Tuesday, May 28, 2013

Parts ordered for Stand-alone Arduino based Alternator Regulator

This morning I placed orders for the remaining parts and the PCB for the standalone version of the Arduino based Alternator Regulator.  Here is a 'projected' picture of what the PCB will look like:



And the schematic can be found in the Schematic Link above.  BOM/shipping cost came in at $83 for the regulator and just under $100 for everything:  Regulator, Temp probes, Current Shunts, etc.  All but connection wire and fuses.

The basic concept for this regulator is the same as the integrated Engine Controller and Regulator, with a few differences:
  • Found a simplified FET boost-driver (LT1910) that has a built in Booth PS.  It should allow N-Channel FETs to be used from 12v to 48v on P or N type alternators w/o any hardware changes.  Will be interested to see how it works!
  • Have eliminated the hardware remote LCD panel, the unit will just start when power is applied and optionally communicate status via Bluetooth. (Or the built in Serial port)
  • Have on board DIP switch and LED for stand-alone configuration and operation.  Just select the battery type, size, and some other special features and connect it up.  Nothing else is needed to get it to work in its basic function.
  • Sync port to coordinate functions between two regulators charging the same battery, ala in a twin engine boat.  Mostly this is to share Amps produced, but as the firmware progresses, might find other needs for this coordination.
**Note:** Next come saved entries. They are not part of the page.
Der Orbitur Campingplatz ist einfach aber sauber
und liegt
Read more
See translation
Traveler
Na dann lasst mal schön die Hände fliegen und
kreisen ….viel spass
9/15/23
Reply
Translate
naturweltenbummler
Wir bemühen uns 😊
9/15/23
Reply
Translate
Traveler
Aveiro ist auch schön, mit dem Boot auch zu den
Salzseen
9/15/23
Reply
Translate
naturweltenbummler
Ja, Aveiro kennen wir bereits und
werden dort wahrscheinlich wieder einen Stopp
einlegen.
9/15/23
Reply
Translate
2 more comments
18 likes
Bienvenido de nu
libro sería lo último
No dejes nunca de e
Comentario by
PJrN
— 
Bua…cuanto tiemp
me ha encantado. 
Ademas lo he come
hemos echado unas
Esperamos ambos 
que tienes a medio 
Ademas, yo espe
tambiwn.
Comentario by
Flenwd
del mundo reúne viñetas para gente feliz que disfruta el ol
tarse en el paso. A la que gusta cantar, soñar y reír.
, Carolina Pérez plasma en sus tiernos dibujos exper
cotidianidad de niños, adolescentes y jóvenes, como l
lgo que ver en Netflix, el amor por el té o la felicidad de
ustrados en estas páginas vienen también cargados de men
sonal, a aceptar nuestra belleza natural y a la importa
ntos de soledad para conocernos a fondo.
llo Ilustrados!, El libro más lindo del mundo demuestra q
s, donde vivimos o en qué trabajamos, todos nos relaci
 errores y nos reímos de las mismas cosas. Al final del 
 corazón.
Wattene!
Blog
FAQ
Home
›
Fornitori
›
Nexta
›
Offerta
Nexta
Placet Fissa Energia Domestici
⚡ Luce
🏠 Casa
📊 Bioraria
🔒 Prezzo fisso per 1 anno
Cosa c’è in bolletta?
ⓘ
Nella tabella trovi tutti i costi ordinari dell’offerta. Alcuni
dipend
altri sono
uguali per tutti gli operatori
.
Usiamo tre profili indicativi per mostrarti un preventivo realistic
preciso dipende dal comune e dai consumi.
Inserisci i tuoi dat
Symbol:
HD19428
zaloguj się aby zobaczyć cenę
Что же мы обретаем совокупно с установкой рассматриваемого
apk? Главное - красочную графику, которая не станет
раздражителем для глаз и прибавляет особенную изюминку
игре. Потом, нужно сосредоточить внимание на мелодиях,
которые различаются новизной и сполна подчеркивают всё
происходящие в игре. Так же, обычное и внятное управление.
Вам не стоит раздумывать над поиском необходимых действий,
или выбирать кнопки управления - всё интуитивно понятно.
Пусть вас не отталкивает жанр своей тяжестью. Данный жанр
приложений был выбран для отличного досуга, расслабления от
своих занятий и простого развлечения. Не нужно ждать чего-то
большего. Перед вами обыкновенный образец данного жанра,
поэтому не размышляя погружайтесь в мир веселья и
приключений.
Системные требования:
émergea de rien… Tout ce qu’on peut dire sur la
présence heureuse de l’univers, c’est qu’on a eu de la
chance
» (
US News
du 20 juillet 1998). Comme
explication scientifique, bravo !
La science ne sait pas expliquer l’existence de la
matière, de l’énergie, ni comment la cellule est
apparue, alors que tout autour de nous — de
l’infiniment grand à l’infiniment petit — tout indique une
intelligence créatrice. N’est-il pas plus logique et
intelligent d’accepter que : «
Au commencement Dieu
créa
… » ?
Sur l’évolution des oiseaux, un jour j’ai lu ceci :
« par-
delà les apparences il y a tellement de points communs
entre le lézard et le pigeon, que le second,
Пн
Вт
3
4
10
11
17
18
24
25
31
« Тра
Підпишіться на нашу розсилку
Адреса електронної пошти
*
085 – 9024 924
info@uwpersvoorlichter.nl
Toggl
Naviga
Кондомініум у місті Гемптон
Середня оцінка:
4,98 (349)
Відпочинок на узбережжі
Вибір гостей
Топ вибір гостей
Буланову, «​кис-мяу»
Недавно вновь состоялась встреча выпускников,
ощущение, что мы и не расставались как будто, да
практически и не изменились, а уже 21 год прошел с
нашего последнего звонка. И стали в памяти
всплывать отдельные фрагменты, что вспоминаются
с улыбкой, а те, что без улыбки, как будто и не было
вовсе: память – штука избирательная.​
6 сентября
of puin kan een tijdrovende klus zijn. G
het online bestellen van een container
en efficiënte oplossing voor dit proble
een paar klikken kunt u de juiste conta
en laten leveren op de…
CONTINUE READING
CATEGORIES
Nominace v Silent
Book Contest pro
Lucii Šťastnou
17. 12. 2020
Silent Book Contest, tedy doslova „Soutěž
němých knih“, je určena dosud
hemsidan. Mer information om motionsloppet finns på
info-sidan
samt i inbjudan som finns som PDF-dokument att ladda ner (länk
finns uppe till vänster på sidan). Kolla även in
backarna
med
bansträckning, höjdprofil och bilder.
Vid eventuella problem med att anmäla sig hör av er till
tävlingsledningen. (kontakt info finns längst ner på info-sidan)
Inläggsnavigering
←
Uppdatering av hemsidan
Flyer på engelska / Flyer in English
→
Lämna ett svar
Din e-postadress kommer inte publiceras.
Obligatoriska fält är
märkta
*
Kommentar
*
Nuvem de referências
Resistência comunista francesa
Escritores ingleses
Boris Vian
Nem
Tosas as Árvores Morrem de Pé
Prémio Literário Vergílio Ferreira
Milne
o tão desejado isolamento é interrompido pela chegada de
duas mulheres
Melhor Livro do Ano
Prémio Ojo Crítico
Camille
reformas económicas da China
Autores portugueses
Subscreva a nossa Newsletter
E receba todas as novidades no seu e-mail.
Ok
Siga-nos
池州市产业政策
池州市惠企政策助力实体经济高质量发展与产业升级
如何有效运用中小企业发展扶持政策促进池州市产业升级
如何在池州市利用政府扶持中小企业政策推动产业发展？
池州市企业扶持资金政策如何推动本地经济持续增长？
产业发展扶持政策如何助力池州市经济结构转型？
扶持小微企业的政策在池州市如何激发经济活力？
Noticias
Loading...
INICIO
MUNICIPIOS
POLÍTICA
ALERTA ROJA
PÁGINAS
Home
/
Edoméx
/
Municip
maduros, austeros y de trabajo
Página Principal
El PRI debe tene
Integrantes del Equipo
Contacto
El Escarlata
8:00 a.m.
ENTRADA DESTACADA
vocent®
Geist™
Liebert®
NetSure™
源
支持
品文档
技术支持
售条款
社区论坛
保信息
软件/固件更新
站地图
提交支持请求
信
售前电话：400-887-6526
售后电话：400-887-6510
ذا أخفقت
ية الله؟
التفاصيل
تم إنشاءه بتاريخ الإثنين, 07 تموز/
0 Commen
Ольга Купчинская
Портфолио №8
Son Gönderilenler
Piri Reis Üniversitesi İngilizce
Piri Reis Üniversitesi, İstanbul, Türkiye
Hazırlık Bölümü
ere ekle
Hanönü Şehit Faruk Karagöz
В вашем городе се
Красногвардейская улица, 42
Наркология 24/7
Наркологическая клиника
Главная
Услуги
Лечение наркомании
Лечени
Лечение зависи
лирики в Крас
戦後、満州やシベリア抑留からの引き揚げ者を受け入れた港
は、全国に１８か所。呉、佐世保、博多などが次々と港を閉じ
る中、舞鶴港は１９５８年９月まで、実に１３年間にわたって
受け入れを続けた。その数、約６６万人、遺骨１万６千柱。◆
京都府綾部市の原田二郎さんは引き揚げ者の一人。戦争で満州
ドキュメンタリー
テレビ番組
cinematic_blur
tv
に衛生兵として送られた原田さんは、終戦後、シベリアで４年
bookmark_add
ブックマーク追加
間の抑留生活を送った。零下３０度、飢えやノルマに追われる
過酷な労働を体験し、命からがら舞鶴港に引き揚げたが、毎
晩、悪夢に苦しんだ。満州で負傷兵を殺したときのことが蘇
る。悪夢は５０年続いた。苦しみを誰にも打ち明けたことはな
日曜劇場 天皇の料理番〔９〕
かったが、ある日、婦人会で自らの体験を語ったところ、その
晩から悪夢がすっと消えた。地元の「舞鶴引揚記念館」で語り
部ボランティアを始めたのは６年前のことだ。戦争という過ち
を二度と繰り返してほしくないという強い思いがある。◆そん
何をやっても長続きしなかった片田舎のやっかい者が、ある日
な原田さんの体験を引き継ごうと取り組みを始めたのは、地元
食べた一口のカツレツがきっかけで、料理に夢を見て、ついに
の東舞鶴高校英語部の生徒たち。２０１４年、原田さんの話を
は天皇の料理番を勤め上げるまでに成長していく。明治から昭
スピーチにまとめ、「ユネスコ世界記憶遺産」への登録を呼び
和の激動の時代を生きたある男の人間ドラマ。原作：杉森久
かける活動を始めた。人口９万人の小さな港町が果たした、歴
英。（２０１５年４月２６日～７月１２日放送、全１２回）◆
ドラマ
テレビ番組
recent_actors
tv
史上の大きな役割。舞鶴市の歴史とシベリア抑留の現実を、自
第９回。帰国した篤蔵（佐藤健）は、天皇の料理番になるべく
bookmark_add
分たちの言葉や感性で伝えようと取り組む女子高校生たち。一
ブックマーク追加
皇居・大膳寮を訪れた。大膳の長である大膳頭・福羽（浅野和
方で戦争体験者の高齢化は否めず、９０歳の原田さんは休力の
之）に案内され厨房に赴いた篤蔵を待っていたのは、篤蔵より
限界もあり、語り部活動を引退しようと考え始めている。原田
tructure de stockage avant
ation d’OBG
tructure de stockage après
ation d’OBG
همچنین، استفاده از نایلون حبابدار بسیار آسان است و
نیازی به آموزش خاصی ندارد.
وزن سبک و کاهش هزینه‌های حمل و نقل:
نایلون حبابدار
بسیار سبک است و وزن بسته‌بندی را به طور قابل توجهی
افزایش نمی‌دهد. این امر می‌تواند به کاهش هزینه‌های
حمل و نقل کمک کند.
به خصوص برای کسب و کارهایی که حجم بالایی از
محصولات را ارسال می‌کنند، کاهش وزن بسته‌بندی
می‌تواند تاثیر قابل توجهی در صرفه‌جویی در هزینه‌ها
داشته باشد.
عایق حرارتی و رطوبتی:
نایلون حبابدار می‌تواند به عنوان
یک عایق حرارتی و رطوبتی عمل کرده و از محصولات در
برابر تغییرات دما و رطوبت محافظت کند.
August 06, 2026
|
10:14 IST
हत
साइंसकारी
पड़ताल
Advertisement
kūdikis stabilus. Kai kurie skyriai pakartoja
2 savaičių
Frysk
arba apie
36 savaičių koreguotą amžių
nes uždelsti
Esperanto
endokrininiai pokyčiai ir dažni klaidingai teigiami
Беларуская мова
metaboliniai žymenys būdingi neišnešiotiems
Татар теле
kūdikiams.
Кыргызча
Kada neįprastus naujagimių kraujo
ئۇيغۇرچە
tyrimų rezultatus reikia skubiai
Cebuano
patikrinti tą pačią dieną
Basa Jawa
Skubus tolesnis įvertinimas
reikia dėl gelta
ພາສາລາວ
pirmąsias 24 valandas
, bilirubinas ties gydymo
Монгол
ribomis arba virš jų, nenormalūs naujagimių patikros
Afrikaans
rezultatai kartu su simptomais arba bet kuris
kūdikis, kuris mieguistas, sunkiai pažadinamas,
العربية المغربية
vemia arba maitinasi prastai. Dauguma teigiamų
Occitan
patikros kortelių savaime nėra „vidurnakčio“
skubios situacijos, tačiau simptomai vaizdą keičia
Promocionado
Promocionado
    It still retains the ability to monitor and manage Amps (Watts) as well as Volts.  This can be used to better decide when to change charging states (terminating the Acceptance phase based on battery need vs. pre-determined fixed amount of time), as well as doing functions to protect the Alternator, or limit the load on the engine.  I plan to have a few 'pre defined' scenarios built in and selectable via the DIP switches, and hope to have a simple user interface available via the Bluetooth (and/or Serial port) to monitor status as well as allow for additional  custom configuration of different scenarios to be saved in the Atmel EEPROM.  Of course, one could always modify the firmware and get any scenario they wanted!

    I should be picking up the parts late June, early July.  Then will be building them up.  Till then, I continue to use my Fixed voltage truck regulator on the main house battery alternator, and the integrated Arduino controller on the Generator.